EXERCISE DATA Block Start
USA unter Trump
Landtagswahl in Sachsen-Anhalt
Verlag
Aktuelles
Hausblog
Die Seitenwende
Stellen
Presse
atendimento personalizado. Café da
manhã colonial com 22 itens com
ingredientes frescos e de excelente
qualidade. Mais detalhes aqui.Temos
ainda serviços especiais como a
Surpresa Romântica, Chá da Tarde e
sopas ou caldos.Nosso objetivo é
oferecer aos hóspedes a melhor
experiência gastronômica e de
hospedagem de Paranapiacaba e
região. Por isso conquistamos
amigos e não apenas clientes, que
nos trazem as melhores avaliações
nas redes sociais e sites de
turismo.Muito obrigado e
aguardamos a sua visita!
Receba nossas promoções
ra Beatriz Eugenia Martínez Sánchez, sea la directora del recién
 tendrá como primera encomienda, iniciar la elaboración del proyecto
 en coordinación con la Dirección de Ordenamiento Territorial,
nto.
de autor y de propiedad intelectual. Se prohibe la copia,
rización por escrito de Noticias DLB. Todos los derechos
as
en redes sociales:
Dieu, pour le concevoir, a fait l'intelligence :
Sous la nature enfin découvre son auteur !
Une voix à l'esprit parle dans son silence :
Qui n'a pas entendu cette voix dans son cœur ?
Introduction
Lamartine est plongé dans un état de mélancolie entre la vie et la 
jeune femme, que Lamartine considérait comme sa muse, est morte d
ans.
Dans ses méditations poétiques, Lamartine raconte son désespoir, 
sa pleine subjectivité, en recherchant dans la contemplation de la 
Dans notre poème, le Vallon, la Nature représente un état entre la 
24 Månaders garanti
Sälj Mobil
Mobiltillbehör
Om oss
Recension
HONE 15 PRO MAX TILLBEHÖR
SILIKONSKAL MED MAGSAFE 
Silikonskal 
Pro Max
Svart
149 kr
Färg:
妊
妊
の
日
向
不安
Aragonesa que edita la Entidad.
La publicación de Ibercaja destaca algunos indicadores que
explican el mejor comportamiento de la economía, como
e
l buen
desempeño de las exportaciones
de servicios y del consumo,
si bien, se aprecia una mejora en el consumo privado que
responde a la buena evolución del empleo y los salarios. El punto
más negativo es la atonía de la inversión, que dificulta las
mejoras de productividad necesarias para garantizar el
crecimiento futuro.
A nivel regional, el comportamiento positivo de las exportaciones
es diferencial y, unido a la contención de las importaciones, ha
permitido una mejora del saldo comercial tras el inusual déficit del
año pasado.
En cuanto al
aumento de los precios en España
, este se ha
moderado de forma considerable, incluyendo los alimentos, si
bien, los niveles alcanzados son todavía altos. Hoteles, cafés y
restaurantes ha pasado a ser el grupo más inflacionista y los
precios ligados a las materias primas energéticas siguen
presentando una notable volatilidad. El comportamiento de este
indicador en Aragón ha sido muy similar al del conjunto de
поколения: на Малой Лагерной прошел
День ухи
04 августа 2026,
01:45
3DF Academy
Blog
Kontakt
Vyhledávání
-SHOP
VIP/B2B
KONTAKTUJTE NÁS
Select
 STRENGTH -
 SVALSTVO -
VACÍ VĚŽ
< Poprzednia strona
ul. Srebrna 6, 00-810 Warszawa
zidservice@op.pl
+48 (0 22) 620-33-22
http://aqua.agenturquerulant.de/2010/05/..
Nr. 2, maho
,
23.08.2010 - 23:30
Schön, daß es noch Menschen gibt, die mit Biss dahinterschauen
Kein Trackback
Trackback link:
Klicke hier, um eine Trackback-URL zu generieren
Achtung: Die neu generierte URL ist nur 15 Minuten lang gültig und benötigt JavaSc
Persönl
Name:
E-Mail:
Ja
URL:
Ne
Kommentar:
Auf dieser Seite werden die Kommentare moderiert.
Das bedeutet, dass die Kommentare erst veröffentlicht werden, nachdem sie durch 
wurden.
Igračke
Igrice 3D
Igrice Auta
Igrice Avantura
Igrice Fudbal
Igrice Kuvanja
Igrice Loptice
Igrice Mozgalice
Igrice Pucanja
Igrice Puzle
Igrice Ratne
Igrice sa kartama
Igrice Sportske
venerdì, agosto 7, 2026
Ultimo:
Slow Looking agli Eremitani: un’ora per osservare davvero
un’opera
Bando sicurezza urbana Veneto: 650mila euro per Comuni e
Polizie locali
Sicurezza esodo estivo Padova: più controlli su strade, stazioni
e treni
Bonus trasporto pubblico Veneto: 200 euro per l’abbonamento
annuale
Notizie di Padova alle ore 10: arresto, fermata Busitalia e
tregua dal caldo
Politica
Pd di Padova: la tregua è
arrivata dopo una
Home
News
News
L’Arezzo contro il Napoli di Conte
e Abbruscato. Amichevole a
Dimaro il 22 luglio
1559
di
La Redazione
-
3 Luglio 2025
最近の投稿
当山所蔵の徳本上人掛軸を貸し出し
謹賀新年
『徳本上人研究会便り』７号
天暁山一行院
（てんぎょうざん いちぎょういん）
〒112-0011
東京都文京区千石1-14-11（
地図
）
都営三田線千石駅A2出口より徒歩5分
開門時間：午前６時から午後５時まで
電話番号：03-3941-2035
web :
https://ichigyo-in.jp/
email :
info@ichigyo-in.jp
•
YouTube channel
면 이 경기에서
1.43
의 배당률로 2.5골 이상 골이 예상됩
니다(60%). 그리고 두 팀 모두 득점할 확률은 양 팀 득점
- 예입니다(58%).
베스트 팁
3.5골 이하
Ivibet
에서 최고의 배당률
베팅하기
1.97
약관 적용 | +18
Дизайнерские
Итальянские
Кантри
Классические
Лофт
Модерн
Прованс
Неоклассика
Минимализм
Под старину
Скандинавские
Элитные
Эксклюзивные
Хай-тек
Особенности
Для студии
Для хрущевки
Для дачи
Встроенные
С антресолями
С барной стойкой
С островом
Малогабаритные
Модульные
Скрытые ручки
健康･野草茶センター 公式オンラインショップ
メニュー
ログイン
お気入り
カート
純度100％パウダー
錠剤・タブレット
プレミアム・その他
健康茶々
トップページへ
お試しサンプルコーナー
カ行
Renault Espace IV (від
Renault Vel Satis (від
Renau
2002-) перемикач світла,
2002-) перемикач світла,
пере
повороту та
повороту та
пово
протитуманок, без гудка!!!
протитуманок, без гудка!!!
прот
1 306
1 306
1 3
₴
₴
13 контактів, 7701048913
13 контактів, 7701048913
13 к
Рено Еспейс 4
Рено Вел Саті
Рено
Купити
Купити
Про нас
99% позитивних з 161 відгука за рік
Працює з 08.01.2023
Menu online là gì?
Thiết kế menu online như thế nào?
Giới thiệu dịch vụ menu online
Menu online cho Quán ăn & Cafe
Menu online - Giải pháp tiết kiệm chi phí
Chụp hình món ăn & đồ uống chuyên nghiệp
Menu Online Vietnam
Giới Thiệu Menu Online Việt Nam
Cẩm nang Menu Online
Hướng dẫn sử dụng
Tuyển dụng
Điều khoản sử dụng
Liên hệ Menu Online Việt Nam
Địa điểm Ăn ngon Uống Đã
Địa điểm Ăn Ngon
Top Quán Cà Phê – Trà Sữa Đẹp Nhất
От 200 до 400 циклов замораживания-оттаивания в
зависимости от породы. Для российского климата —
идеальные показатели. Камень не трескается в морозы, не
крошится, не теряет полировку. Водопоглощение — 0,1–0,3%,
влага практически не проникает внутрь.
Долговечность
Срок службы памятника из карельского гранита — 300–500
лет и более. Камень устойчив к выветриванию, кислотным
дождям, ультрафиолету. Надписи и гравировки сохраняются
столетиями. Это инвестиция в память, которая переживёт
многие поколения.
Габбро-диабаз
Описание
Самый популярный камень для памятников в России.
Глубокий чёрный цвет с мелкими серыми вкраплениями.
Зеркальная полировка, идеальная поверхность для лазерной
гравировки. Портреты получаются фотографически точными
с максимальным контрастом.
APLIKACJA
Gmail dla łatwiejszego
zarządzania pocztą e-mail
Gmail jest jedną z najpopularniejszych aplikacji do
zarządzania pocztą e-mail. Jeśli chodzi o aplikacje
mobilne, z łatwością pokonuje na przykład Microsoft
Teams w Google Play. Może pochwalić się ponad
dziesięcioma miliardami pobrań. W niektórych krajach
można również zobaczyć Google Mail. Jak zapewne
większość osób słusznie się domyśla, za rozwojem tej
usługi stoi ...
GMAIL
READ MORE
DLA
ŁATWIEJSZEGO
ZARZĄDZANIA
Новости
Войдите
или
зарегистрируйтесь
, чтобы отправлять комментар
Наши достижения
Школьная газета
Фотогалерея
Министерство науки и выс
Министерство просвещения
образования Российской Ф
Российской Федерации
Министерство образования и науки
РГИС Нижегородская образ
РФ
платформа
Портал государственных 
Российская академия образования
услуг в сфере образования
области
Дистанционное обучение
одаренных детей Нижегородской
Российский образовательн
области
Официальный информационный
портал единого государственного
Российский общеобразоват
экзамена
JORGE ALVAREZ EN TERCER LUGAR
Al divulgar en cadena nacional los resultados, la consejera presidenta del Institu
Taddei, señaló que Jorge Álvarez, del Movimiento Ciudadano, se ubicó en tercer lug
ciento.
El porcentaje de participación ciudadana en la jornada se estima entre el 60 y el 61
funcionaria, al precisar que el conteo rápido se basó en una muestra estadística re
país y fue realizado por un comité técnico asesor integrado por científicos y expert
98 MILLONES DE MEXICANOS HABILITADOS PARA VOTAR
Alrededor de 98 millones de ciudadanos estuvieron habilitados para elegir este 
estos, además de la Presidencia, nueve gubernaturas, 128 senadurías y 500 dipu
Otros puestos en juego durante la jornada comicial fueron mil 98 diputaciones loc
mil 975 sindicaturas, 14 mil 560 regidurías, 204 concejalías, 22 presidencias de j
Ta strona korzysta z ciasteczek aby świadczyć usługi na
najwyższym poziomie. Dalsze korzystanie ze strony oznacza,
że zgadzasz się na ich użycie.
EXERCISE DATA Block End
■ WHAT TO PRODUCE:
Return each line among the entries that holds the word "науки".

■ WRITTEN ANSWER:
Министерство науки и выс
Министерство образования и науки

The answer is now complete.